Ein Oktoberbrauch in Wershofen
Michael Holzem
Alljährlich im Oktober ist in Wershofen ein Brauch zu beobachten, der zumindest in der näheren Umgebung sonst ganz unbekannt ist. Die Kinder des Ortes stellen in diesem Monat beleuchtete, ausgehöhlte Rüben auf die Fensterbänke der Bewohner. Dafür erhalten sie von den Bürgern zum Dank kleine Geschenke.
Die Vorbereitungen hierfür beginnen schon Ende September und Anfang Oktober, wenn die Rüben erntereif sind. Sobald die Tage kürzer werden, zieht es die Wershofener Kinder zu den Bauern und auf die Felder, wo sie sich mit großen Rüben für ihr Vorhaben eindecken. Erst muß die schwere Feldfrucht bei der Bearbeitung die Blätter lassen und einen Teil der oberen Rundung. Mit dem Taschenmesser höhlen die jungen Wershofener dann die Knollen aus, was gar nicht so einfach ist. Anschließend verschönern sie das Gewächs mit einem eingeschnittenen Gesicht oder einem Motiv ihrer Wahl.
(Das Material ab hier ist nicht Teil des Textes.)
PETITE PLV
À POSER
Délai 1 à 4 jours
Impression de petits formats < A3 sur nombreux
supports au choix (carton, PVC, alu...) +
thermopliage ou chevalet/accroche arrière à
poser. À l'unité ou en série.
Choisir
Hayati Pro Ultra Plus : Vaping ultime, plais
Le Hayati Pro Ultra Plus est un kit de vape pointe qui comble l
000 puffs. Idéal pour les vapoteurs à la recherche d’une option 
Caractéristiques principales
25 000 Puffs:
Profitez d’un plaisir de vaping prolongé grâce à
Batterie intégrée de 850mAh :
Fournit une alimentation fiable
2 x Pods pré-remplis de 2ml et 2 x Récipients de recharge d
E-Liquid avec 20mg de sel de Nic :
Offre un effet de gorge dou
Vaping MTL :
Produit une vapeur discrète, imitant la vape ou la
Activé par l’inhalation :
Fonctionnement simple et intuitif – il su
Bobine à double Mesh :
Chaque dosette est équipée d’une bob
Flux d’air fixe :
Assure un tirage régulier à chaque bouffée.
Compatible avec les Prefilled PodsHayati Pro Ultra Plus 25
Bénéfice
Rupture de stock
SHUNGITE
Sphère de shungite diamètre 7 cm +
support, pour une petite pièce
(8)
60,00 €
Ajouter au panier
Bei Anbruch der Dunkelheit kann es schließlich an dem hierfür bestimmten Abend losgehen. In kleinen Gruppen ziehen die stolzen Produzenten der mit Kerzen gespenstisch erhellten „Knor-reköpp“ durch die Straßen und verehren den Einwohnern ihre Kunstwerke. Sie stellen die Knollen dabei auf Fensterbänke und vor Haustüren ab. Der Ort wird dadurch geradezu magisch beleuchtet.
Für diesen „Dienst“, den jede Gruppe bei vielen Häusern gleich zwei- oder gar dreifach leistet, belohnen die Hausbewohner die Kinder mit Geld oder Süßigkeiten.
Von älteren Wershofener Bürgern wird berichtet, daß dieser Brauch schon Anfang dieses Jahrhunderts bestand. Allerdings hat sich der Charakter der Veranstaltung inzwischen vollkommen gewandelt. Während der Umzug durch den Ort heute nicht ohne die Gaben der mit „Knorreköpp“ Beglückten auskommt (Heischebrauch), hatten die Kinder damit früher anderes im Sinn. Sie lauerten nämlich in den damals schlecht beleuchteten Straßen ahnungslosen Passanten auf, um ihnen durch ihr plötzliches Erscheinen und den vorgehaltenen „Knorreköpp“ einen tüchtigen Schreck einzujagen. Nicht anders erging es jenen, die abends einen Blick aus dem Fenster warfen. Unvermutet grinste ihnen die Fratze einer dämonisch flackernden Knollenfackel entgegen. Heute sind wir dagegen eher erfreut über die leuchtenden „Knorreköpp“.
Wershofener Kinder mit „Knorreköpp“.